Of course, some stories are more persistent than others: they come back again and again. Remember my ‘I’m incompetent’ story? I’ve had that story for as long as I can remember. It visits me much less often now, but it still pops in to my mind from time to time. The difference is, now I don’t believe it. But if a helpful thought shows up like, ‘I just stuffed up; how can I learn from this?’ then I certainly do pay attention.
It’s important to let go of any expectation that your stories will go away or show up less frequently. As it happens, very often they will go away. But if you’re defusing them to make them go away, then by definition you’re not truly accepting them. And you know where that leads.
But, I hear you ask, aren’t positive thoughts better than negative thoughts? Not necessarily. Remember, the most important question is: ‘Is this thought helpful?’ Suppose an alcoholic brain surgeon thinks to himself, ‘Hey, I’m the greatest brain surgeon in the world. I can do brilliant surgery even if I’ve been drinking.’ It’s a positive thought, but surely not a helpful one. Most people convicted of drink driving have had positive thoughts of a similar nature.

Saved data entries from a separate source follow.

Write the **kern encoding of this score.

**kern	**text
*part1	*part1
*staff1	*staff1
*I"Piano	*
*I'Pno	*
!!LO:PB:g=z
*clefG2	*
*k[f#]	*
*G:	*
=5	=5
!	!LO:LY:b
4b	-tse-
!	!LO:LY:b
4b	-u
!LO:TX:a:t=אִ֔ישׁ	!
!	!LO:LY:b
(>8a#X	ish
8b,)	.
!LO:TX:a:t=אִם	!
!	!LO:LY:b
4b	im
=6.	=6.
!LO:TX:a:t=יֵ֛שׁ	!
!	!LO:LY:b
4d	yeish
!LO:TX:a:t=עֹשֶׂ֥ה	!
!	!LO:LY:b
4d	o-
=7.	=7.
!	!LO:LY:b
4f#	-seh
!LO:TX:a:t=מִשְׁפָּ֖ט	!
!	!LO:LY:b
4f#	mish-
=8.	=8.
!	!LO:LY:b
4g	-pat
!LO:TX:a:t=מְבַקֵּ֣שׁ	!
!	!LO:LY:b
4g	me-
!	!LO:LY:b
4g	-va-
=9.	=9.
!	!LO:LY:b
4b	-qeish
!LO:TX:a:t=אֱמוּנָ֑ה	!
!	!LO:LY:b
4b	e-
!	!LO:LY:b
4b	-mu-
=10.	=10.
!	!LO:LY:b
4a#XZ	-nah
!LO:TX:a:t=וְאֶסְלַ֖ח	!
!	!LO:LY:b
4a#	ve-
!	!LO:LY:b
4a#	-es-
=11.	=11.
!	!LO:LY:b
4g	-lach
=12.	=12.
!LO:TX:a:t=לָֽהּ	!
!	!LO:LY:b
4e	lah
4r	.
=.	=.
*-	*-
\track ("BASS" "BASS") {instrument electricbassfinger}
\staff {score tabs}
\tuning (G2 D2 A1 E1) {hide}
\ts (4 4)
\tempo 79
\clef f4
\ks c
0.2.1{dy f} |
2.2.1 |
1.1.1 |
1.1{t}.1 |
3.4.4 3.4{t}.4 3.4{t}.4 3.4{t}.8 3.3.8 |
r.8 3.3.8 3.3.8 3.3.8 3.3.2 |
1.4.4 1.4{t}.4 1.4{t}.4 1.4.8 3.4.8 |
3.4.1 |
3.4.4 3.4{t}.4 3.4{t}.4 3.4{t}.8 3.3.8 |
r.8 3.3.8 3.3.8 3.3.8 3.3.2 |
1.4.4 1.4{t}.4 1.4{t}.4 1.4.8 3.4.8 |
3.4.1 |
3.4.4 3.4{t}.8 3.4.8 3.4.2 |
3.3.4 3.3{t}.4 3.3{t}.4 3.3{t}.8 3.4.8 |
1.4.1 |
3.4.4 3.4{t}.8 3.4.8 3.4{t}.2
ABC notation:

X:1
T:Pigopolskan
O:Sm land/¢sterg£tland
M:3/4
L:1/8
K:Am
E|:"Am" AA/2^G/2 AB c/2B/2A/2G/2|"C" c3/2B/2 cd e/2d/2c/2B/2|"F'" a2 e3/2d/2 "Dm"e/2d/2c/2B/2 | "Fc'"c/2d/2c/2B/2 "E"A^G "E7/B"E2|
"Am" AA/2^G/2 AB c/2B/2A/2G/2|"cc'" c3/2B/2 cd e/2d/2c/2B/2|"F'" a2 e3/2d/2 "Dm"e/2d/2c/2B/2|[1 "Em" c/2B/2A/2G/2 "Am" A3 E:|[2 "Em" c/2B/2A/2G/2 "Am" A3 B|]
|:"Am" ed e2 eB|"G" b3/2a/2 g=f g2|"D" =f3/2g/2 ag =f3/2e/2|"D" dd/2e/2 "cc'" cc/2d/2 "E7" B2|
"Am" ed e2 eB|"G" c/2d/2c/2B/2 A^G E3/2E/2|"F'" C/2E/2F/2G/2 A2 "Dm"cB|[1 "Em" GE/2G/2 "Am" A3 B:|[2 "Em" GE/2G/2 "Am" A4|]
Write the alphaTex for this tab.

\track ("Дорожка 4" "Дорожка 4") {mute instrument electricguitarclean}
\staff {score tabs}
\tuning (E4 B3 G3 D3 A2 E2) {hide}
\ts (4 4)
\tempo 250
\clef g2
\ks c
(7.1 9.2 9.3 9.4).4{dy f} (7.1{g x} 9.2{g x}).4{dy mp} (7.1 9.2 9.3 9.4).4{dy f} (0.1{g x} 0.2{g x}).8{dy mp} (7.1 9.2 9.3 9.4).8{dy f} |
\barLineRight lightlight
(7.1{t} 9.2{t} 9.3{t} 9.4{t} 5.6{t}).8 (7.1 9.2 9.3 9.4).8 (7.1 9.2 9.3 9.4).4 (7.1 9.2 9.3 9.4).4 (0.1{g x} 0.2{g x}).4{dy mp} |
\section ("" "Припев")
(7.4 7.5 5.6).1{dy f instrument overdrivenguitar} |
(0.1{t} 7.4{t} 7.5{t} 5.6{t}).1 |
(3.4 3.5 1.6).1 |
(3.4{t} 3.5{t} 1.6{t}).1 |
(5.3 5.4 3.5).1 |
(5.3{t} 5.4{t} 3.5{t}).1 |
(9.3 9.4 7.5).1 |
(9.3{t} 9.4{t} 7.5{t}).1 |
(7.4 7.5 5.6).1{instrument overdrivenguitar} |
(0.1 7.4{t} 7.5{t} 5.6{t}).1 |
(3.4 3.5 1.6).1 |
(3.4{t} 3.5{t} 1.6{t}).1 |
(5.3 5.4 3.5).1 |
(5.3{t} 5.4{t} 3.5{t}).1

The same applies to neutral thoughts. In this book I mostly talk about negative thoughts, simply because they’re the ones we most often have problems with. But anything that applies to negative thoughts also applies to neutral and positive thoughts. The bottom line is not whether a thought is positive or negative, true or false, pleasant or unpleasant, optimistic or pessimistic, but whether it helps you create a fulfilling life.
So should you believe
any
of your thoughts? Yes, but only if they’re helpful—and hold those beliefs lightly. And even while you’re holding them, know that they are nothing more than language.
As time goes on and you work through the rest of this book, you will learn to defuse unhelpful thoughts quickly and easily. But it’s important to remember: cognitive fusion is not the enemy.
Making plans for the future, brainstorming solutions for your problems, mentally rehearsing your actions, getting lost in a book, engaging in a conversation, reading music, writing a letter, telling someone you love them: all these activities involve cognitive fusion. So cognitive fusion is not the enemy; it’s an essential part of being human.
Negative thoughts are not the enemy, either. Because of the way our minds have evolved, many of our thoughts are negative to some extent, so if you consider them to be the enemy, you’re always going to be battling with yourself. Thoughts are merely sounds, words, symbols or bits of language, so why declare war on them? Our aim here is to increase our self-awareness; to recognise when we’re fusing with our thoughts, and to catch ourselves when it happens. Once we have that awareness, we then have a much greater choice as to how we act. If thoughts are helpful, make use of them; if they are unhelpful, then defuse them.